In Reply to: Re: Sources of error in Carbon-14 dating? posted by James Allen on June 23, 1999 at 11:57:36:

Dear Jim,

I offer the following opinions:
1. Cases are never closed in academic circles. That's one of the things that makes us so irritating.
2. The fact that some highly respected person agrees with it is not a persuasive argument for the truth of an assertion. The basis for that person's belief might be very persuasive, of course. That's why the basis for his opinion is more important than his name.
3. There has been no argument on this board about whether pre-1700 Turkmen textiles exist. There have been inquiries about how we might know whether they exist.

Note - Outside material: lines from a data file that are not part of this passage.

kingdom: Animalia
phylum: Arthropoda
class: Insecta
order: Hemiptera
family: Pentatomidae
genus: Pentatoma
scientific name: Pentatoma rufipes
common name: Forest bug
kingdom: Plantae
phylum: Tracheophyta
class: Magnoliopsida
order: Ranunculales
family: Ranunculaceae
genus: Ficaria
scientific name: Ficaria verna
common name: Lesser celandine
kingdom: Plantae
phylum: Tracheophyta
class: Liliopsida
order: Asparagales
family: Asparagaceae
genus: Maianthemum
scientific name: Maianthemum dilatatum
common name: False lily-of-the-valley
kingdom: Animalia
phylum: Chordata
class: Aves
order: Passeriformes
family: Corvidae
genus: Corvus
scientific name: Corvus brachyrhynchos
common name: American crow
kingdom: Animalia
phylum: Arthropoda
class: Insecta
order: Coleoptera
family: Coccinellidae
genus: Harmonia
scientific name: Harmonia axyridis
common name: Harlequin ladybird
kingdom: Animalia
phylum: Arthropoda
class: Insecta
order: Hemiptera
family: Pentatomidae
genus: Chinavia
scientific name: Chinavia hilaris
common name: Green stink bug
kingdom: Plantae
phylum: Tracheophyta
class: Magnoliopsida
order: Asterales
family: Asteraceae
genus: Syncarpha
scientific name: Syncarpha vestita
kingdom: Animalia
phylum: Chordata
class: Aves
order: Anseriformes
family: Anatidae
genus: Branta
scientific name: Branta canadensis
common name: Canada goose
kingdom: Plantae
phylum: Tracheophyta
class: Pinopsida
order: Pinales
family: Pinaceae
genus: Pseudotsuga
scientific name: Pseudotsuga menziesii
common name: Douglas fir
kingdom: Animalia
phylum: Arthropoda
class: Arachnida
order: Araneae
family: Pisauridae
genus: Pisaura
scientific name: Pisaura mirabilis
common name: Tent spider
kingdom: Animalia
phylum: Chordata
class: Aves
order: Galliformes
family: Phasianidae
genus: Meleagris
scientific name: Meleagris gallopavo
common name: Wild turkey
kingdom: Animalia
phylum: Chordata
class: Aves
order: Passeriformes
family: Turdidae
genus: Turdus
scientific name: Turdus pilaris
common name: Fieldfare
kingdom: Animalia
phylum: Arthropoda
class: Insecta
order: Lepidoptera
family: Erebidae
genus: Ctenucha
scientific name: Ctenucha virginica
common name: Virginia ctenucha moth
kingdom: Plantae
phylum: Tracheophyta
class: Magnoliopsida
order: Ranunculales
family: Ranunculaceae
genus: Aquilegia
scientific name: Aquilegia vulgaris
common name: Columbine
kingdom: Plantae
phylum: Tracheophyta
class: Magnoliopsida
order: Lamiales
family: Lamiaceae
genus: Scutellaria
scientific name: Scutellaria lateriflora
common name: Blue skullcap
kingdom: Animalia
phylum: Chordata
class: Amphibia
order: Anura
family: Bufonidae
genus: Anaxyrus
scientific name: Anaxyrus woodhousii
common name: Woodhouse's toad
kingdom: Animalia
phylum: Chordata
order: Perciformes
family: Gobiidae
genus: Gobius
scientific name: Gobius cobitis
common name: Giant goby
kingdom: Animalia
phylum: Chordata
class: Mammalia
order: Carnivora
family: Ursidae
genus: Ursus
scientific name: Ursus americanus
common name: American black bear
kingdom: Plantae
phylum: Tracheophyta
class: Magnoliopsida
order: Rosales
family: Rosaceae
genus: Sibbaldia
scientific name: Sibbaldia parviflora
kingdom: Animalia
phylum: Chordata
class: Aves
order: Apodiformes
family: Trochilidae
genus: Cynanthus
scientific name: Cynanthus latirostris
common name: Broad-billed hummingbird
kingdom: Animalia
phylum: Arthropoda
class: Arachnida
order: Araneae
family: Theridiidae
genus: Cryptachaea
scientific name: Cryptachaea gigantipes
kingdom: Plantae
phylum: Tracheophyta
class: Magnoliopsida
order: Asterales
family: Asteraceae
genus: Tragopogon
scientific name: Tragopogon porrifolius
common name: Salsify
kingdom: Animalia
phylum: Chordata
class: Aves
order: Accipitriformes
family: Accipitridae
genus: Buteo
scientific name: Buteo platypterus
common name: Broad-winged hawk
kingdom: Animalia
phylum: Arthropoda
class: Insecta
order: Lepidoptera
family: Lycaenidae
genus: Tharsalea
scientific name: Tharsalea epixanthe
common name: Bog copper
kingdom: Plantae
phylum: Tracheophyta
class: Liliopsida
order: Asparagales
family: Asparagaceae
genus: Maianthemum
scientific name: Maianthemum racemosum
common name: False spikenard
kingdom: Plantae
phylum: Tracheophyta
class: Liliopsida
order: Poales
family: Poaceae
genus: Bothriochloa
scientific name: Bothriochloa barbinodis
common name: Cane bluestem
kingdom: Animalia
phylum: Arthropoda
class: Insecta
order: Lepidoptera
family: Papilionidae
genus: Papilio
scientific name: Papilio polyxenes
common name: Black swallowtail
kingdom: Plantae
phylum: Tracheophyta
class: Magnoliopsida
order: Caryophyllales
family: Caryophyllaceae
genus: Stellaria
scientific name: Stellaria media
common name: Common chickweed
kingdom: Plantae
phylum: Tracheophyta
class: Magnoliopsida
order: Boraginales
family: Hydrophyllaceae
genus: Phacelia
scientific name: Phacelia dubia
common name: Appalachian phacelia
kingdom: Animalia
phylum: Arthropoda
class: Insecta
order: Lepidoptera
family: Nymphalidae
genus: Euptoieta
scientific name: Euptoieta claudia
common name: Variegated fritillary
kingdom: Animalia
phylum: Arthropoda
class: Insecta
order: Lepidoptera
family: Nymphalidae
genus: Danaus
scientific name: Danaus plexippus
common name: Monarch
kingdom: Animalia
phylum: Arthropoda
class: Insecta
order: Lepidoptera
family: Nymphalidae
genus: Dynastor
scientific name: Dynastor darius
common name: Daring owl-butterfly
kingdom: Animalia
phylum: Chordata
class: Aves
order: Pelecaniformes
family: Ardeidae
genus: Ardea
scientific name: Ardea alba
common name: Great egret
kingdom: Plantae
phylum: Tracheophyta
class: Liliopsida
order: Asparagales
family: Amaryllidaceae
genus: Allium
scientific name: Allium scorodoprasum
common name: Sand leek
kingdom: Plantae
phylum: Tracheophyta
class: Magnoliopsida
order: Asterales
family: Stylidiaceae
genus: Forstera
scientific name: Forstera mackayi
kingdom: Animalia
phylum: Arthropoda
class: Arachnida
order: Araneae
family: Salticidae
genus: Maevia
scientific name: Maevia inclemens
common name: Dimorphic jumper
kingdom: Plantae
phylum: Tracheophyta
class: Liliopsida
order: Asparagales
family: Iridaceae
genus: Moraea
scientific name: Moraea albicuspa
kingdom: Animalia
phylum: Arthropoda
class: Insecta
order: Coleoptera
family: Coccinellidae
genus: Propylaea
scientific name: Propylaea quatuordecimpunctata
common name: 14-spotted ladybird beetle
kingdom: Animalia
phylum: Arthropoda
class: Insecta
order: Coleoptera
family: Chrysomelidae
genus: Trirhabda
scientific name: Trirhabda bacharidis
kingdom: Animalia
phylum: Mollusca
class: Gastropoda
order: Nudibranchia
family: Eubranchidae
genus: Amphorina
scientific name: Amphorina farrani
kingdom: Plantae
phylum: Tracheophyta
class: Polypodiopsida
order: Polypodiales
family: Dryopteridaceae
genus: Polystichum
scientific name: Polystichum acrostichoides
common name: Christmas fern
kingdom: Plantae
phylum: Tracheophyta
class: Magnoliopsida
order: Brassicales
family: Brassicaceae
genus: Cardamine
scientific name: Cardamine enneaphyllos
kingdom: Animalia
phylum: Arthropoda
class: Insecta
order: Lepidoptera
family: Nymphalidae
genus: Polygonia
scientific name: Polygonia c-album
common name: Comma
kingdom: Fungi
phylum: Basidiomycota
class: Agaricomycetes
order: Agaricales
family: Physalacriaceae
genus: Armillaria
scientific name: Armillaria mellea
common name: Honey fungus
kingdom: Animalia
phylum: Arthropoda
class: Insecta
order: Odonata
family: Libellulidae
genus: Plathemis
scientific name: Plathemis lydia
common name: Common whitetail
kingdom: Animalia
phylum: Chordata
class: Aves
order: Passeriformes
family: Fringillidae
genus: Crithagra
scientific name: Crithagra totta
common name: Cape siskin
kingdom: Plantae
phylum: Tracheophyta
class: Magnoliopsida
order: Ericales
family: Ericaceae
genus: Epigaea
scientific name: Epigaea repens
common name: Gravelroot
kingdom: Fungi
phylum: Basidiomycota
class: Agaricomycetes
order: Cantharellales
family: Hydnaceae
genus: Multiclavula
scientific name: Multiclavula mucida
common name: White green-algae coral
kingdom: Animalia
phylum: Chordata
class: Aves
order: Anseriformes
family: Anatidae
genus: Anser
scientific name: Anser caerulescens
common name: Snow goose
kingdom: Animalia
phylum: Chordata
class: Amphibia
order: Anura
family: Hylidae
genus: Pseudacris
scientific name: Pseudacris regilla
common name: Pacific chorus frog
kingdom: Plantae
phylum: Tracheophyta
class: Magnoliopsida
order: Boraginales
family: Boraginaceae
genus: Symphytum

I believe such questions are reasonable and that they have answers that are not beyond the comprehension of some of our readers.
4. Having gotten similar results from analyzing twice is better than only doing it once, and a lot better than getting very disparate results on two tries. But twice is still a very small number of replications and no lab slob in my field would accept it as final.
5. The importance of reproducibility of results depends on the sources of error, which is why I have come back to that question several times. If the errors are from random sources (intrinsic to the instrumentation, variations between samples, weighing errors, etc.), then repeating the measurements on new samples eventually leads to a mean value close to the true value. That doesn't happen with systemic errors. For instance, my bathroom scale is about 2 pounds off, and will give you the same erroneous weight every time you step on it. That's an example of systemic error. Measurements can be very reproducible (that is, highly precise), but inaccurate.

There may a revolution in progress, but I think it is prudent to know the facts before accepting the conclusions. Those of us who think this way will miss the first couple of trains going into the future. On the other hand, most apparently revolutionary findings turn out to be flawed, so we don't spend a lot of time riding on trains that are going the wrong way, either. That's the tradeoff.

I still hope that some reader will explain what the sources of error in C-14 dating are, and give their approximate magnitudes.